EXERCISE DIRECTIONS:
In the entries below, reproduce everything from the line containing "висимо от срока давности, можно" down to the line containing "ет-магазин или в любом розничном", including both of those lines.

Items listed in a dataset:
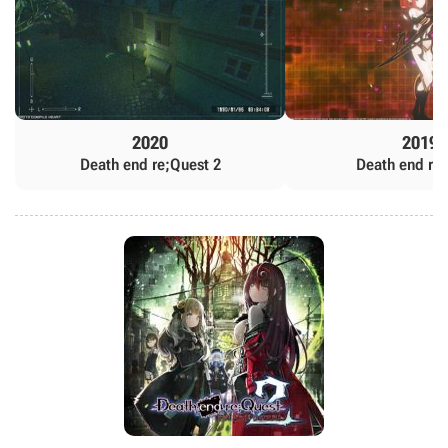
2020
2019
Death end re;Quest 2
Death end re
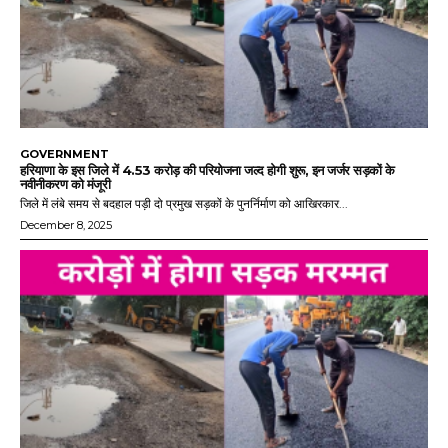
GOVERNMENT
हरियाणा के इस जिले में 4.53 करोड़ की परियोजना जल्द होगी शुरू, इन जर्जर सड़कों के
नवीनीकरण को मंजूरी
जिले में लंबे समय से बदहाल पड़ी दो प्रमुख सड़कों के पुनर्निर्माण को आखिरकार...
December 8, 2025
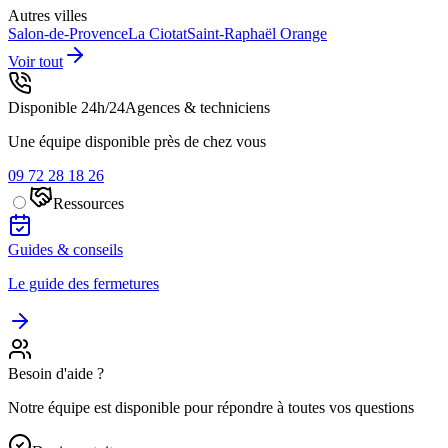
Autres villes
Salon-de-Provence
La Ciotat
Saint-Raphaël
Orange
Voir tout
Disponible 24h/24
Agences & techniciens
Une équipe disponible près de chez vous
09 72 28 18 26
Ressources
Guides & conseils
Le guide des fermetures
Besoin d'aide ?
Notre équipe est disponible pour répondre à toutes vos questions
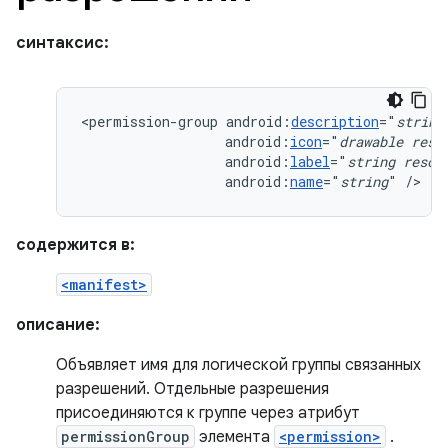
синтаксис:
<permission-group
android:
description
="
string
android:
icon
="
drawable
reso
android:
label
="
string
resou
android:
name
="
string
"
/>
содержится в:
<manifest>
описание:
Объявляет имя для логической группы связанных
разрешений. Отдельные разрешения
присоединяются к группе через атрибут
permissionGroup
элемента
<permission>
.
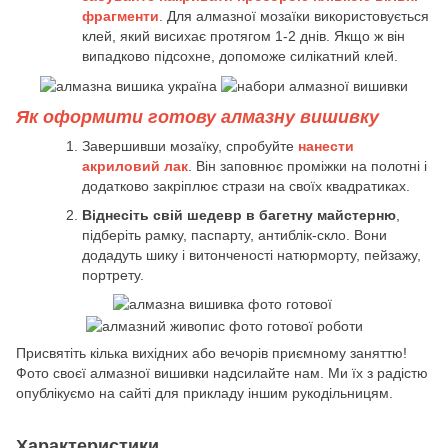
фрагменти
. Для алмазної мозаїки використовується
клей, який висихає протягом 1-2 днів. Якщо ж він
випадково підсохне, допоможе силікатний клей.
Як оформити готову алмазну вишивку
Завершивши мозаїку, спробуйте
нанести
акриловий лак
. Він заповнює проміжки на полотні і
додатково закріплює стрази на своїх квадратиках.
Віднесіть свій шедевр в багетну майстерню
,
підберіть рамку, паспарту, антиблік-скло. Вони
додадуть шику і витонченості натюрморту, пейзажу,
портрету.
Присвятіть кілька вихідних або вечорів приємному заняттю!
Фото своєї алмазної вишивки надсилайте нам. Ми їх з радістю
опублікуємо на сайті для прикладу іншим рукодільницям.
Характеристики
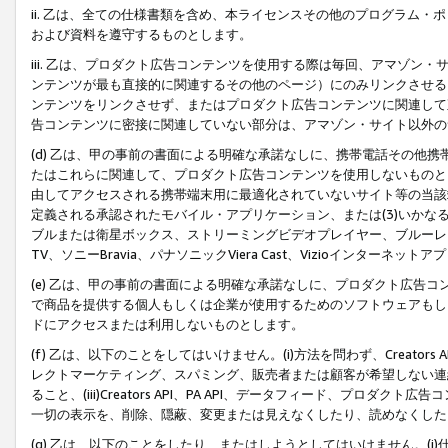
ii. 乙は、全ての仕様書類を含め、本ライセンスその他のプログラム
および資料を遵守するものとします。
iii. 乙は、プロダクト広告コンテンツを使用する際は毎回、アマゾ
ンテンツが最も直接的に関連するその他のページ）にのみリンクさせる
ンテンツをリンクさせず、またはプロダクト広告コンテンツに関連して
告コンテンツに密接に関連していない部分は、アマゾン・サイト以外の
(d) 乙は、甲の事前の書面による明確な承諾なしに、携帯電話その他
たはこれらに関連して、プロダクト広告コンテンツを使用しないものと
由してアクセスされる携帯端末用に最適化されていないサイト等の当該端
定義される承認されたモバイル・アプリケーション、または(3)いか
ブルまたは衛星ボックス、ストリーミングビデオプレイヤー、ブルーレイ
TV、ソニーBravia、パナソニックViera Cast、Vizioインター
(e) 乙は、甲の事前の書面による明確な承諾なしに、プロダクト広告
で商品を提供する個人もしくは企業が使用するためのソフトウェアもしくはその
ドにアクセスまたは利用しないものとします。
(f) 乙は、以下のことをしてはいけません。(i)方法を問わず、Creator
レクトマーケティング、スパミング、販売者または顧客が希望しない連
ること、(iii)Creators API、PA API、データフィード、プ
一切の表示を、削除、隠蔽、変更または見えなくしたり、読めなくした
(g) 乙は、以下のことをしたり、またはしようとしてはいけません。(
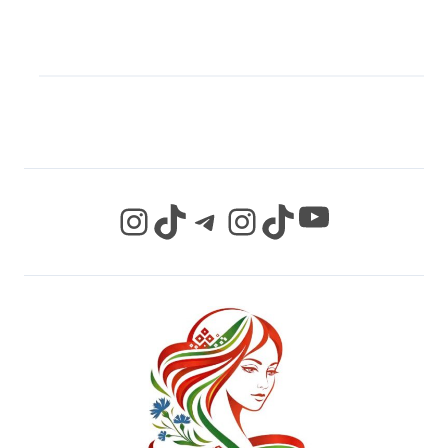
МЫ В СОЦИАЛЬНЫХ
СЕТЯХ
YouTube
Instagram
TikTok
Telegram
Instagram
TikTok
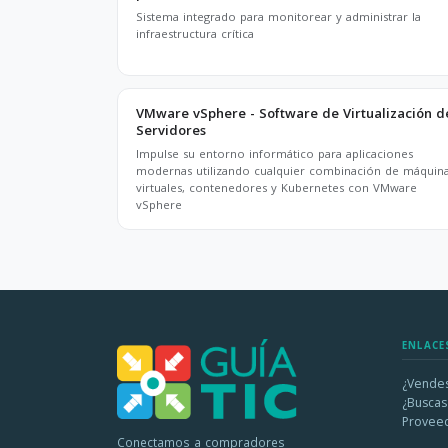
Sistema integrado para monitorear y administrar la
infraestructura crítica
VMware vSphere - Software de Virtualización d
Servidores
Impulse su entorno informático para aplicaciones
modernas utilizando cualquier combinación de máquin
virtuales, contenedores y Kubernetes con VMware
vSphere
ENLACE
¿Vendes
¿Buscas
Provee
Conectamos a compradores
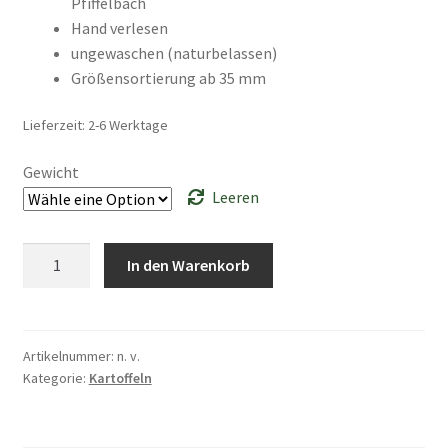
Pfiffelbach
Hand verlesen
ungewaschen (naturbelassen)
Größensortierung ab 35 mm
Lieferzeit: 2-6 Werktage
Gewicht
Leeren
Speisekartoffel
In den Warenkorb
Queen
Anne
Menge
Artikelnummer:
n. v.
Kategorie:
Kartoffeln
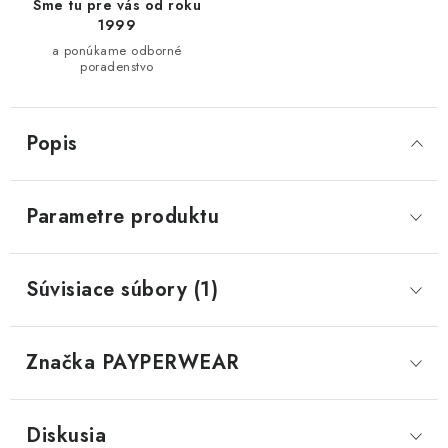
Sme tu pre vás od roku
1999
a ponúkame odborné
poradenstvo
Popis
Parametre produktu
Súvisiace súbory (1)
Značka
 PAYPERWEAR
Diskusia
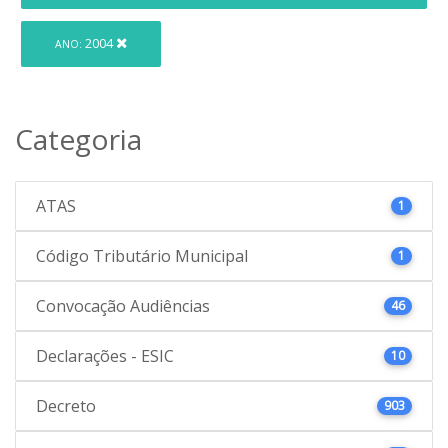
2004
ANO:
Categoria
ATAS
1
Código Tributário Municipal
1
Convocação Audiências
46
Declarações - ESIC
10
Decreto
903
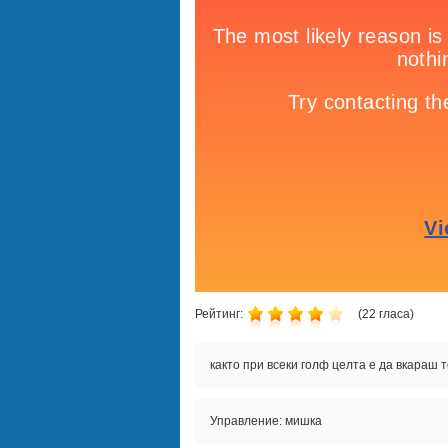
Рейтинг:
(
22
гласа)
както при всеки голф целта е да вкараш 
Управление: мишка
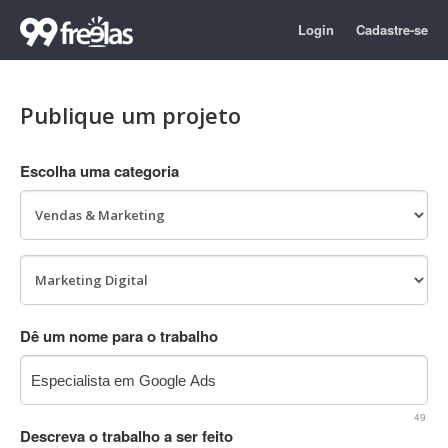
Login
Cadastre-se
Publique um projeto
Escolha uma categoria
Dê um nome para o trabalho
49
Descreva o trabalho a ser feito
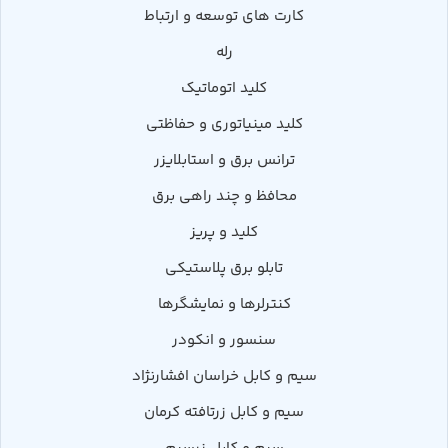
کارت های توسعه و ارتباط
رله
کلید اتوماتیک
کلید مینیاتوری و حفاظتی
ترانس برق و استابلایزر
محافظ و چند راهی برق
کلید و پریز
تابلو برق پلاستیکی
کنترلرها و نمایشگرها
سنسور و انکودر
سیم و کابل خراسان افشارنژاد
سیم و کابل زرتافته کرمان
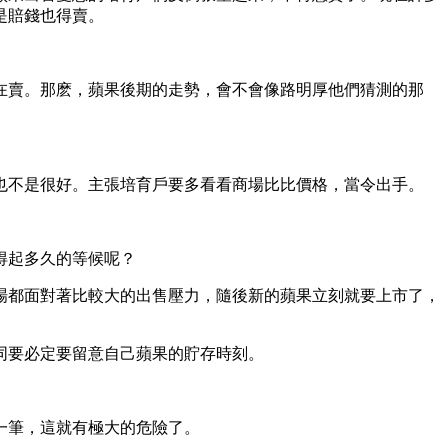
是賠錢也得賣。
在賣。那麽，蘋果後期的走勢，會不會像路明厚他們猜測的那
也不是很好。主張培育戶要多看看商場比比價格，當令出手。
得起多久的等候呢？
場都面對著比較大的出售壓力，隨後新的蘋果立刻就要上市了，
同要必定要留意自己蘋果的貯存時刻。
一筆，這就有極大的危險了。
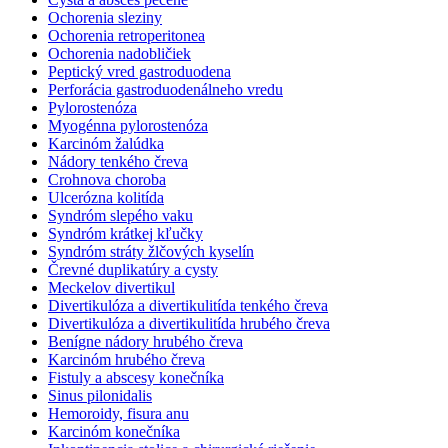
Ochorenia sleziny
Ochorenia retroperitonea
Ochorenia nadobličiek
Peptický vred gastroduodena
Perforácia gastroduodenálneho vredu
Pylorostenóza
Myogénna pylorostenóza
Karcinóm žalúdka
Nádory tenkého čreva
Crohnova choroba
Ulcerózna kolitída
Syndróm slepého vaku
Syndróm krátkej kľučky
Syndróm stráty žlčových kyselín
Črevné duplikatúry a cysty
Meckelov divertikul
Divertikulóza a divertikulitída tenkého čreva
Divertikulóza a divertikulitída hrubého čreva
Benígne nádory hrubého čreva
Karcinóm hrubého čreva
Fistuly a abscesy konečníka
Sinus pilonidalis
Hemoroidy, fisura anu
Karcinóm konečníka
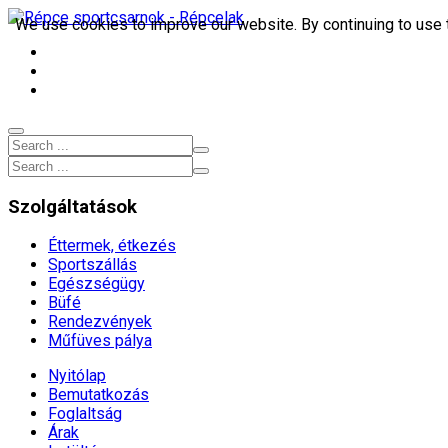
We use cookies to improve our website. By continuing to use 
9653, Répcelak Arany János utca 9.
+3695 372 200
sportcsarnok[kukac]repcelakisport.hu
Szolgáltatások
Éttermek, étkezés
Sportszállás
Egészségügy
Büfé
Rendezvények
Műfüves pálya
Nyitólap
Bemutatkozás
Foglaltság
Árak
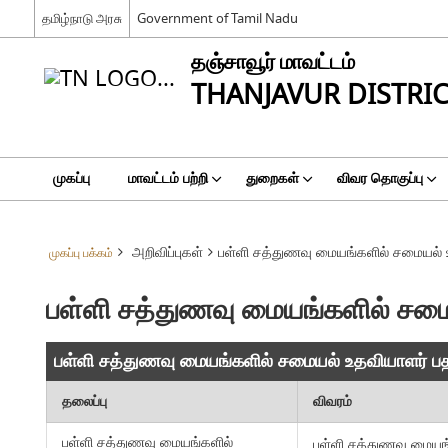
தமிழ்நாடு அரசு
Government of Tamil Nadu
தஞ்சாவூர் மாவட்டம்
THANJAVUR DISTRI
முகப்பு
மாவட்டம் பற்றி
துறைகள்
விவர தொகுப்பு
அறிவிப்புகள்
பள்ளி சத்துணவு மையங்களில் சமையல் உ
முகப்பு பக்கம்
பள்ளி சத்துணவு மையங்களில் சமைய
பள்ளி சத்துணவு மையங்களில் சமையல் உதவியாளர் பதவ
தலைப்பு
விவரம்
பள்ளி சத்துணவு மையங்களில்
பள்ளி சத்துணவு மையங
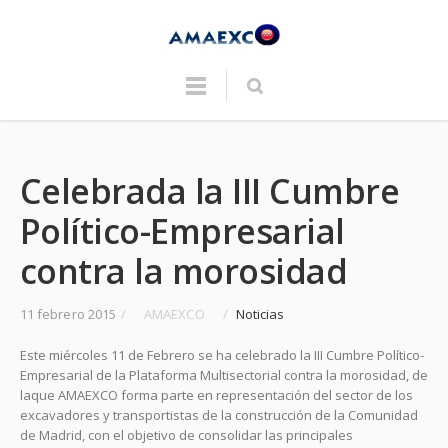
Celebrada la III Cumbre
Político-Empresarial
contra la morosidad
11 febrero 2015
/
AMAEXCO
/
Noticias
Este miércoles 11 de Febrero se ha celebrado la III Cumbre Político-
Empresarial de la Plataforma Multisectorial contra la morosidad, de
laque AMAEXCO forma parte en representación del sector de los
excavadores y transportistas de la construcción de la Comunidad
de Madrid, con el objetivo de consolidar las principales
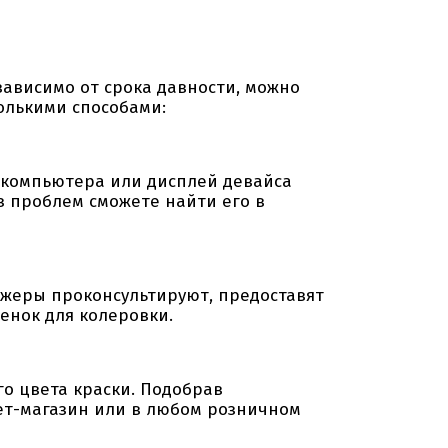
висимо от срока давности, можно
колькими способами:
компьютера или дисплей девайса
ез проблем сможете найти его в
жеры проконсультируют, предоставят
енок для колеровки.
о цвета краски. Подобрав
ет-магазин или в любом розничном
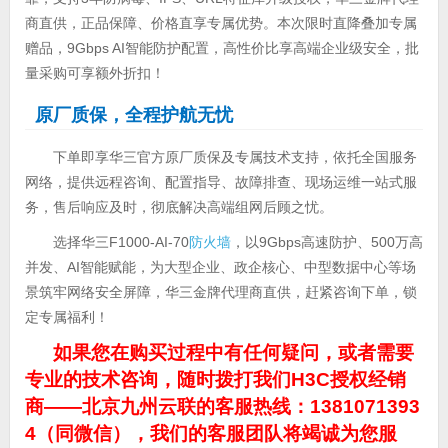
商直供，正品保障、价格直享专属优势。本次限时直降叠加专属
赠品，9Gbps AI智能防护配置，高性价比享高端企业级安全，批
量采购可享额外折扣！
原厂质保，全程护航无忧
下单即享华三官方原厂质保及专属技术支持，依托全国服务
网络，提供远程咨询、配置指导、故障排查、现场运维一站式服
务，售后响应及时，彻底解决高端组网后顾之忧。
选择华三F1000-AI-70
防火墙
，以9Gbps高速防护、500万高
并发、AI智能赋能，为大型企业、政企核心、中型数据中心等场
景筑牢网络安全屏障，华三金牌代理商直供，赶紧咨询下单，锁
定专属福利！
如果您在购买过程中有任何疑问，或者需要
专业的技术咨询，随时拨打我们H3C授权经销
商——北京九州云联的客服热线：1381071393
4（同微信），我们的客服团队将竭诚为您服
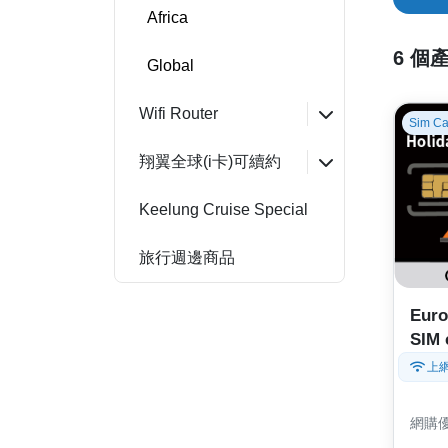
Africa
6 個
Global
Wifi Router
Sim Ca
翔翼全球(i卡)可續約
Keelung Cruise Special
旅行週邊商品
Euro
SIM 
intl'
上
網購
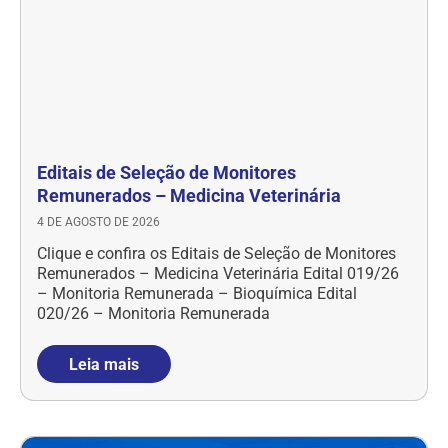
Editais de Seleção de Monitores
Remunerados – Medicina Veterinária
4 DE AGOSTO DE 2026
Clique e confira os Editais de Seleção de Monitores
Remunerados – Medicina Veterinária Edital 019/26
– Monitoria Remunerada – Bioquímica Edital
020/26 – Monitoria Remunerada
Leia mais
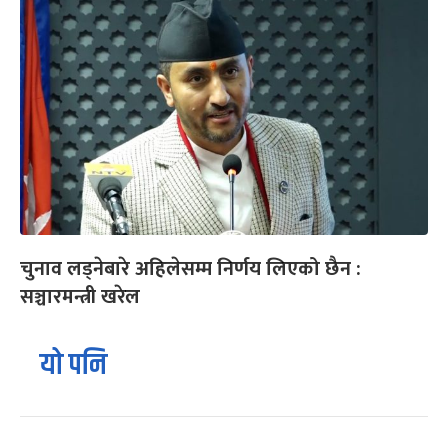
चुनाव लड्नेबारे अहिलेसम्म निर्णय लिएको छैन :
सञ्चारमन्त्री खरेल
यो पनि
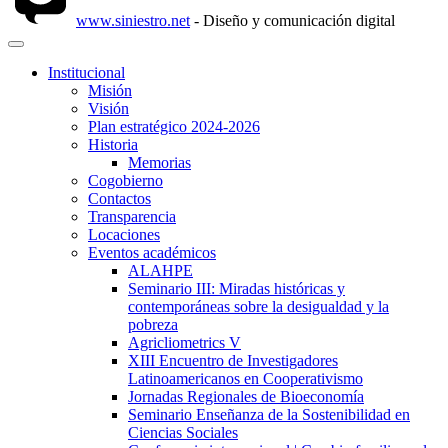
www.siniestro.net
- Diseño y comunicación digital
Institucional
Misión
Visión
Plan estratégico 2024-2026
Historia
Memorias
Cogobierno
Contactos
Transparencia
Locaciones
Eventos académicos
ALAHPE
Seminario III: Miradas históricas y
contemporáneas sobre la desigualdad y la
pobreza
Agricliometrics V
XIII Encuentro de Investigadores
Latinoamericanos en Cooperativismo
Jornadas Regionales de Bioeconomía
Seminario Enseñanza de la Sostenibilidad en
Ciencias Sociales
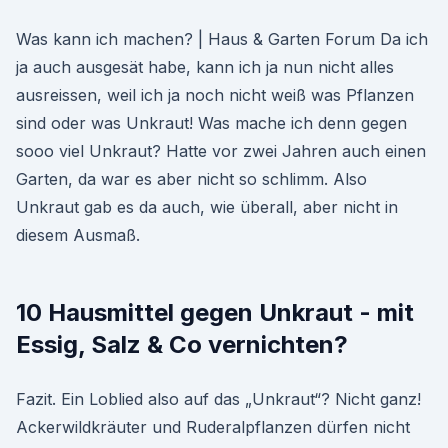
Was kann ich machen? | Haus & Garten Forum Da ich
ja auch ausgesät habe, kann ich ja nun nicht alles
ausreissen, weil ich ja noch nicht weiß was Pflanzen
sind oder was Unkraut! Was mache ich denn gegen
sooo viel Unkraut? Hatte vor zwei Jahren auch einen
Garten, da war es aber nicht so schlimm. Also
Unkraut gab es da auch, wie überall, aber nicht in
diesem Ausmaß.
10 Hausmittel gegen Unkraut - mit
Essig, Salz & Co vernichten?
Fazit. Ein Loblied also auf das „Unkraut“? Nicht ganz!
Ackerwildkräuter und Ruderalpflan­zen dürfen nicht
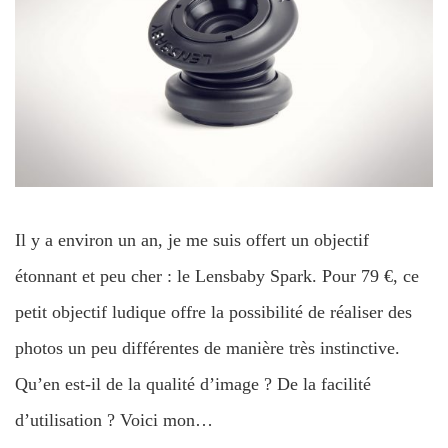
Il y a environ un an, je me suis offert un objectif
étonnant et peu cher : le Lensbaby Spark. Pour 79 €, ce
petit objectif ludique offre la possibilité de réaliser des
photos un peu différentes de manière très instinctive.
Qu’en est-il de la qualité d’image ? De la facilité
d’utilisation ? Voici mon…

RESPONSE:
висимо от срока давности, можно
колькими способами:
компьютера или дисплей девайса
ез проблем сможете найти его в
жеры проконсультируют, предоставят
енок для колеровки.
о цвета краски. Подобрав
ет-магазин или в любом розничном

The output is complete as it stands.